None of these changes are the default setting for users. On Facebook, the "everyone" setting means everyone — everyone with Internet access — can learn about your taste in music or your travel plans. Many users assumed that the term "everyone" meant just their friends. One of the major complaints has been that the company hadn’t properly explained the need for users to change settings when they wanted to limit access to information.

But Facebook hopes the new system will be simple enough and flexible enough to end the recurrent need to revise its privacy settings. "The overhaul of Facebook's privacy model is complete," Zuckerberg confidently announced.

More on the security complaints that prompted the changes after the jump:

The soon-to-be-outmoded privacy settings left Facebook users feeling vulnerable, as they had to negotiate cluttered menus of privacy settings.

Information was exposed to the world not only about their birthdates and religious views but their activity on other "Facebook-enhanced applications and websites" as well. If a user links on her Facebook page to a story on a newspaper website, for instance, strangers visiting that site can see that she has "liked" that story — even if it’s about a sensitive subject.

Earlier this month, 15 consumer groups filed a formal complaint with the Federal Trade Commission. "Facebook now discloses personal information to third parties that Facebook users previously did not make available," the groups said.

Senators, bloggers and plenty of Facebook users — including several of my own online pals — had lodged similar complaints about "lack of privacy" settings.
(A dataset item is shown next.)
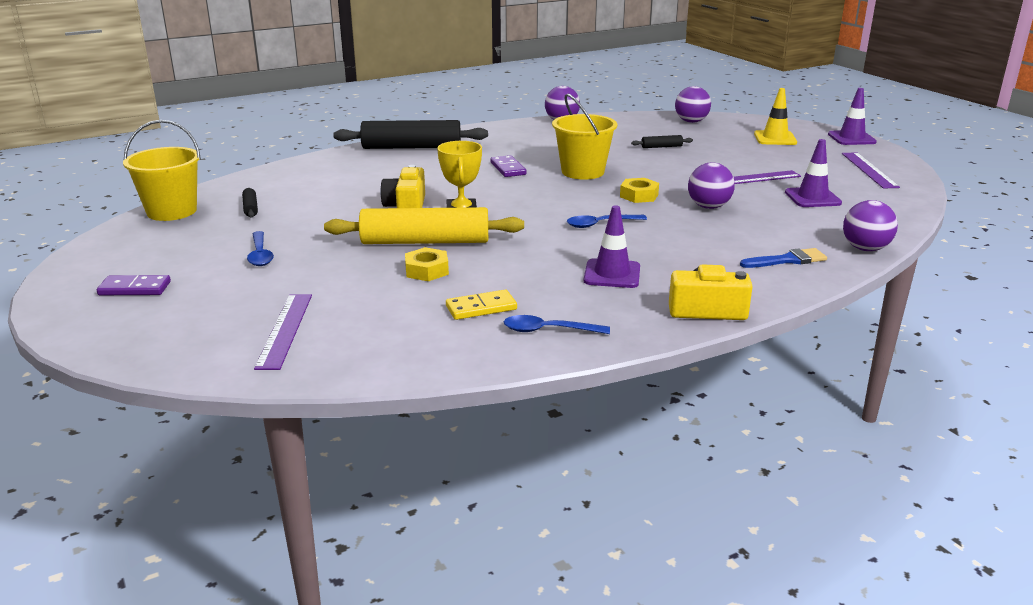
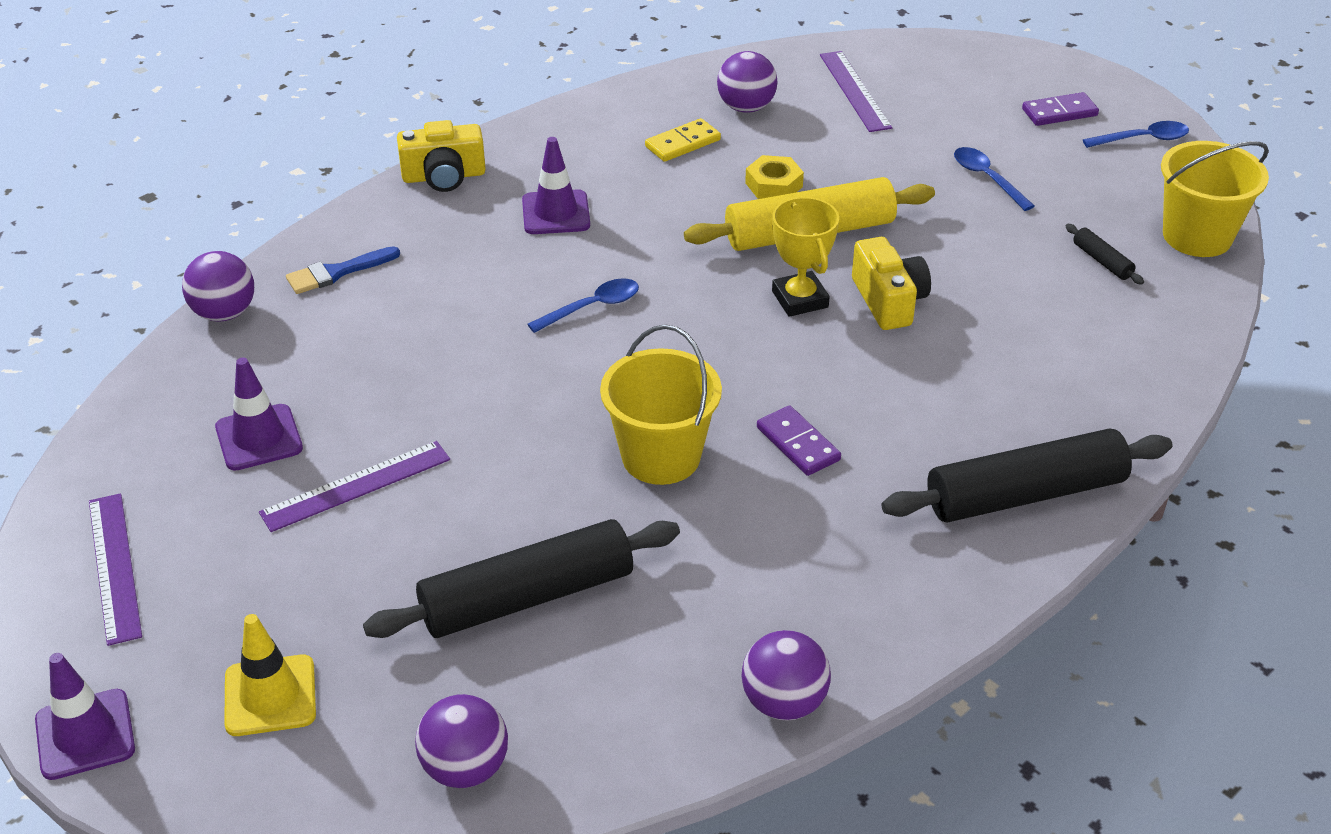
camera: 165 degrees right, 15 degrees up
blue spoon [504,315,610,334] -> blue spoon moved to [1083,121,1189,148]
yellow nut [620,178,659,203] -> none
black rolling pin [631,135,693,148] -> black rolling pin [363,519,680,638], size x2.41
purple ball [688,163,735,209] -> purple ball moved to [717,51,778,113]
Some remain wary. "We'll see how this works out," Shannon Stepp wrote in a comment on the privacy announcement Zuckerberg posted on the Facebook blog. "I hope it doesn't, by default, reset all my current settings to open to everyone so that I have to go through a bunch of hassle to redo everything again."

Facebook's frequent need to update its settings points to a larger debate about privacy in the digital age. Some people believe that the benefits of staying constantly in touch and being able to bare all to the known world outweigh old-fashioned concerns about privacy, which are very much in flux anyway.

Facebook has been unabashed about pushing this particular envelope. "We believe that people want to share information and they're best able to do that when they have control" in deciding what to share, Zuckerberg said at the news conference.

But privacy advocates are not convinced. The wealth of information that people have shared, often unwittingly, means that privacy has to be sheltered more carefully online than it has been, they say.

Marc Rotenberg, the president of the Electronic Privacy Information Center, says that the new privacy settings addressed "several" of the concerns raised in the complaint his group and others filed with the FTC.

Nonetheless, he says, "It is time now for Congress to move forward and update privacy laws for the digital age."